(Data provided begins)

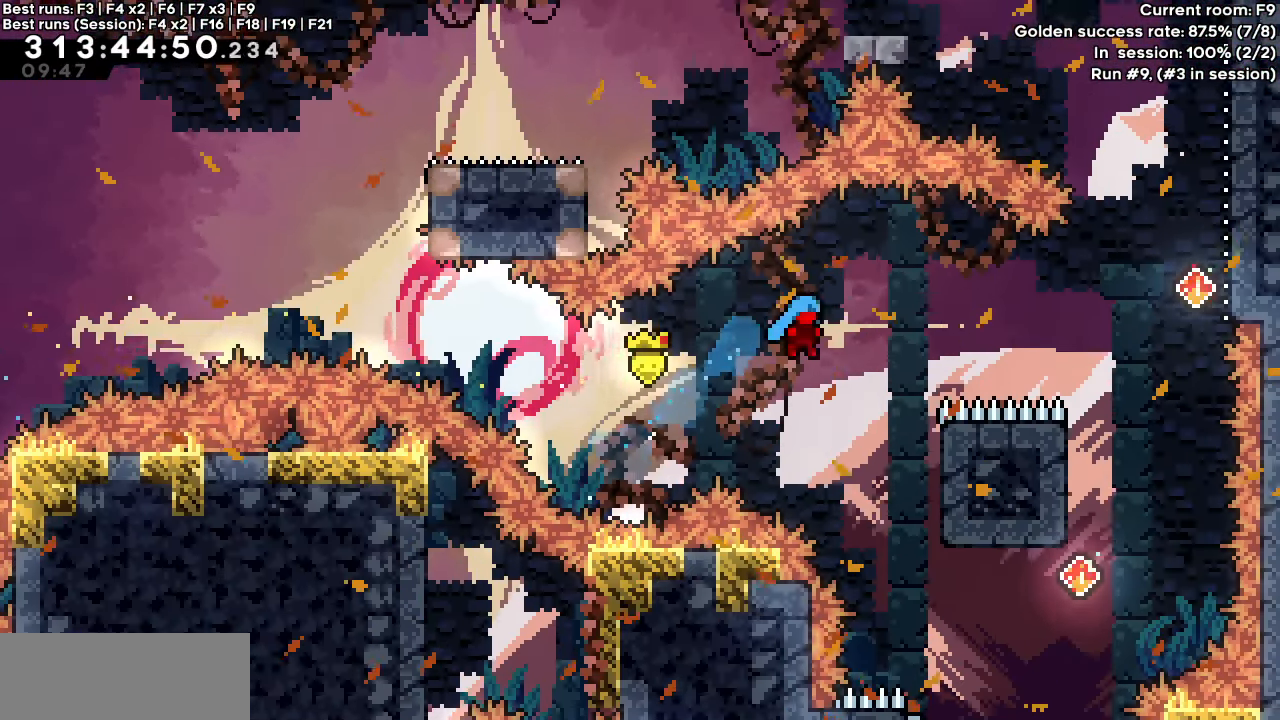
{"keys": ["jump"], "events": [[367, "right", "up"], [417, "jump", "down"]]}
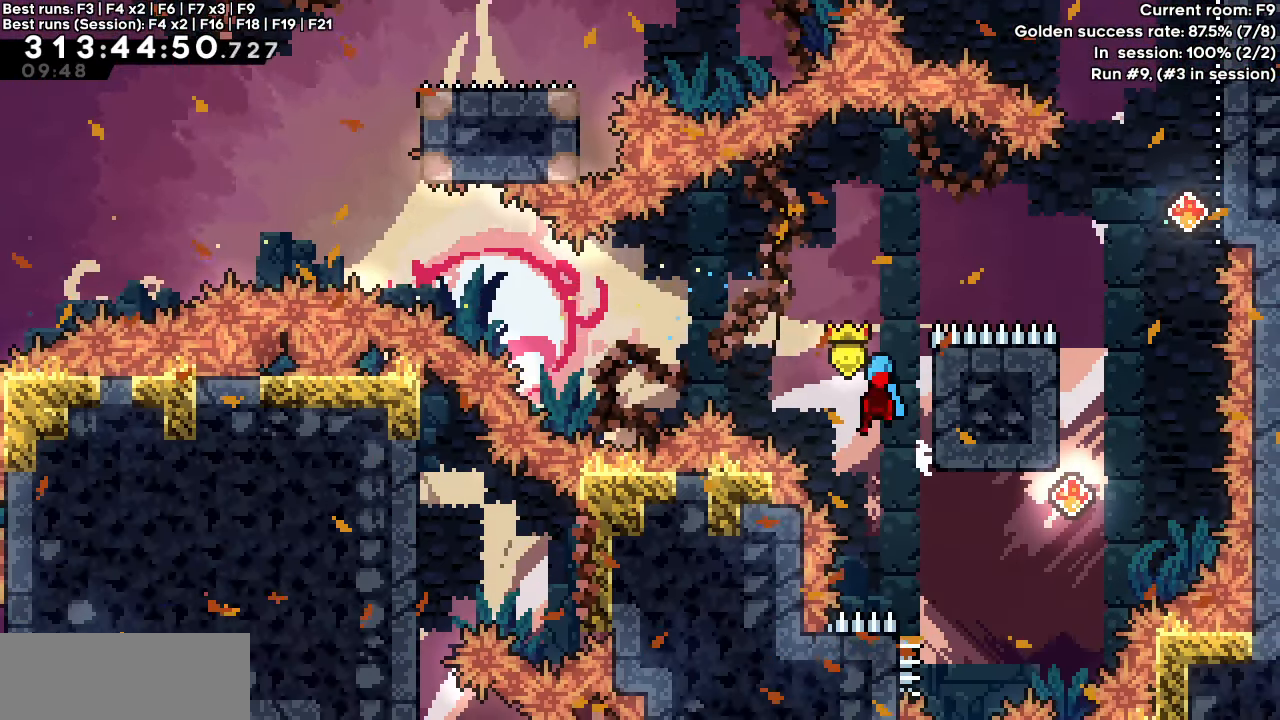
{"keys": [], "events": [[183, "right", "down"], [417, "jump", "up"], [417, "right", "up"]]}
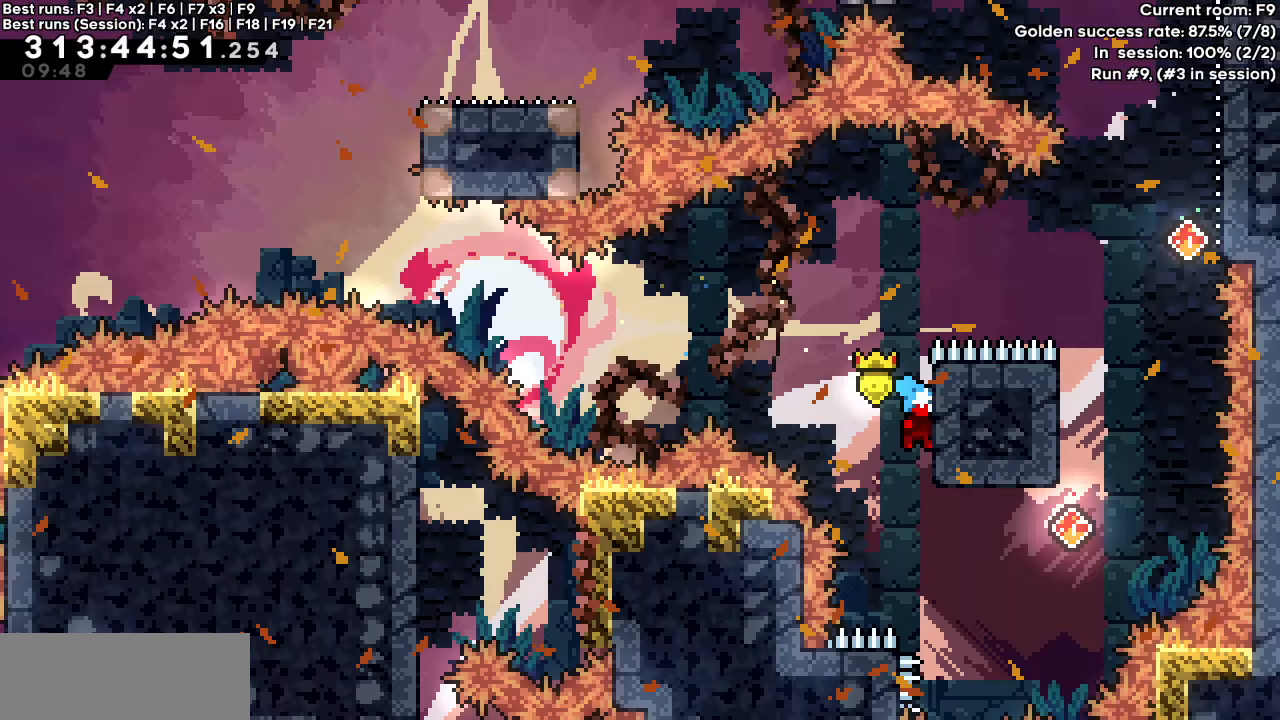
{"keys": ["jump", "right"], "events": [[350, "jump", "down"], [350, "right", "down"]]}
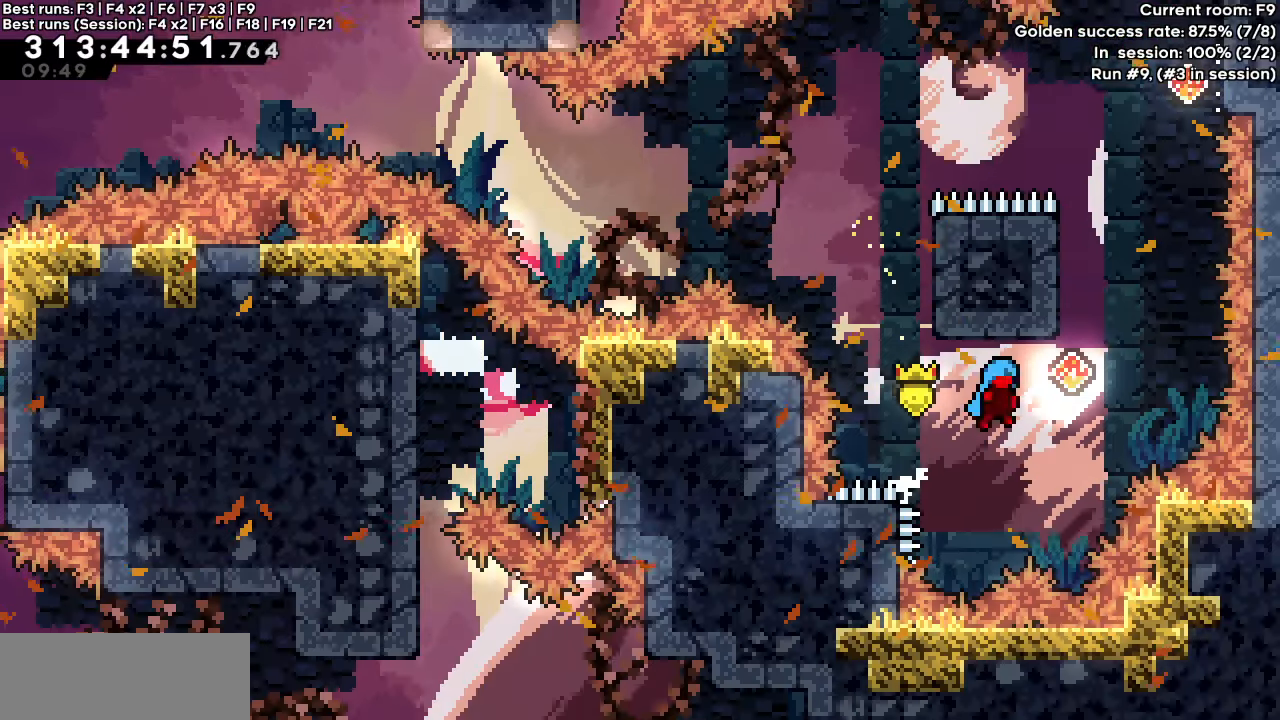
{"keys": ["dash", "right"], "events": [[283, "dash", "down"], [283, "right", "up"], [283, "up", "down"], [317, "jump", "up"], [500, "right", "down"], [500, "up", "up"]]}
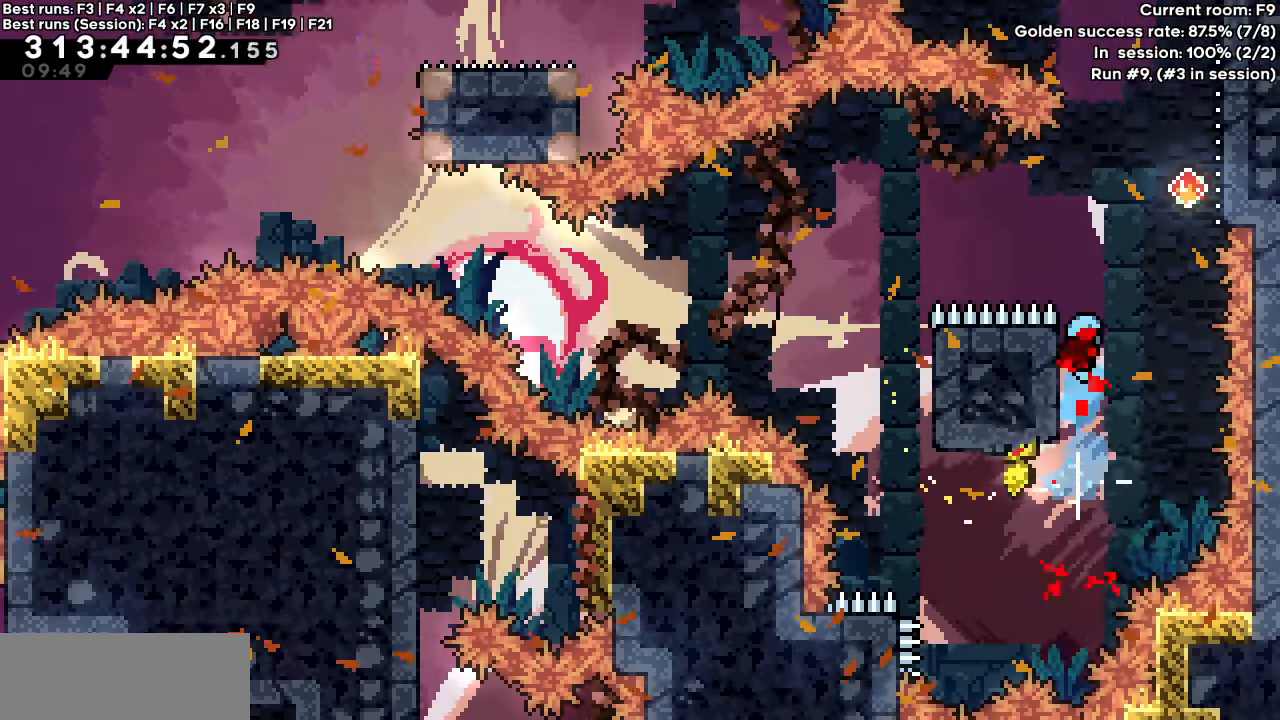
{"keys": ["dash", "up"], "events": [[50, "jump", "down"], [283, "dash", "up"], [283, "jump", "up"], [333, "right", "up"], [333, "up", "down"], [383, "dash", "down"]]}
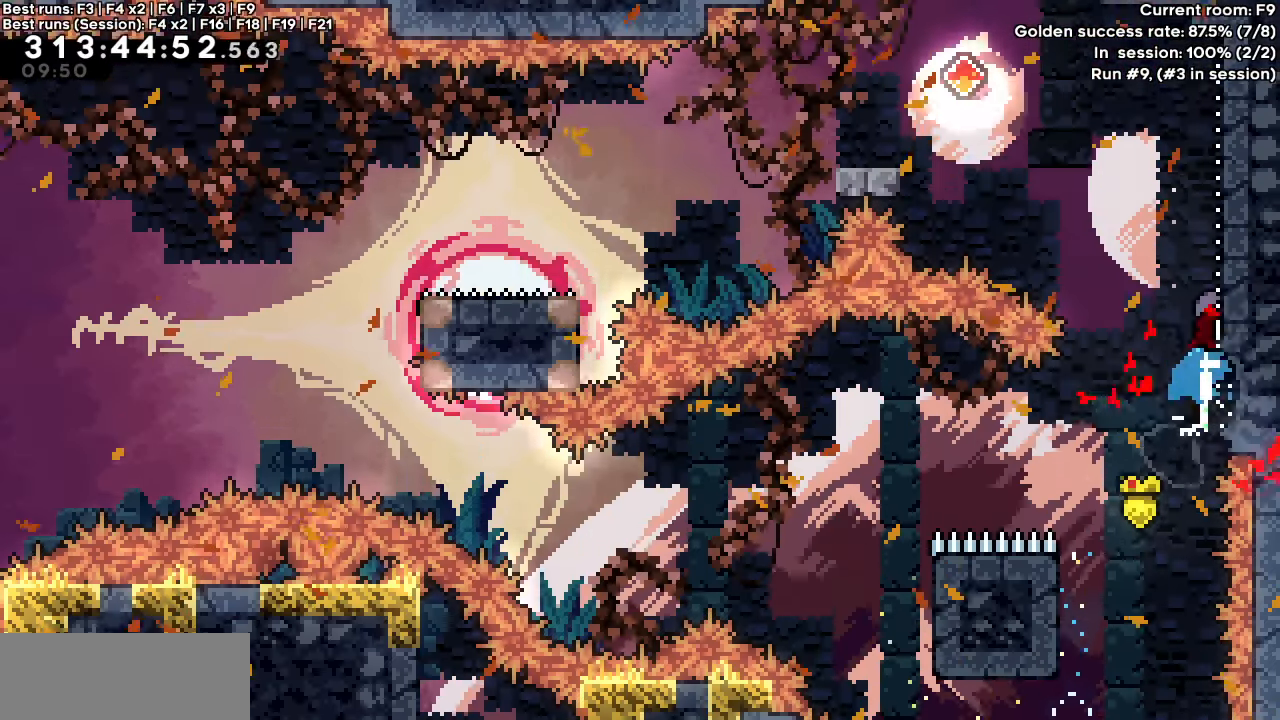
{"keys": ["dash", "jump", "left"], "events": [[67, "left", "down"], [67, "up", "up"], [117, "jump", "down"]]}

(Data provided ends)

§ Work request
Return the data exactly. Pictures stay out.

§ Finished exercise
{"keys": ["jump"], "events": [[367, "right", "up"], [417, "jump", "down"]]}
{"keys": [], "events": [[183, "right", "down"], [417, "jump", "up"], [417, "right", "up"]]}
{"keys": ["jump", "right"], "events": [[350, "jump", "down"], [350, "right", "down"]]}
{"keys": ["dash", "right"], "events": [[283, "dash", "down"], [283, "right", "up"], [283, "up", "down"], [317, "jump", "up"], [500, "right", "down"], [500, "up", "up"]]}
{"keys": ["dash", "up"], "events": [[50, "jump", "down"], [283, "dash", "up"], [283, "jump", "up"], [333, "right", "up"], [333, "up", "down"], [383, "dash", "down"]]}
{"keys": ["dash", "jump", "left"], "events": [[67, "left", "down"], [67, "up", "up"], [117, "jump", "down"]]}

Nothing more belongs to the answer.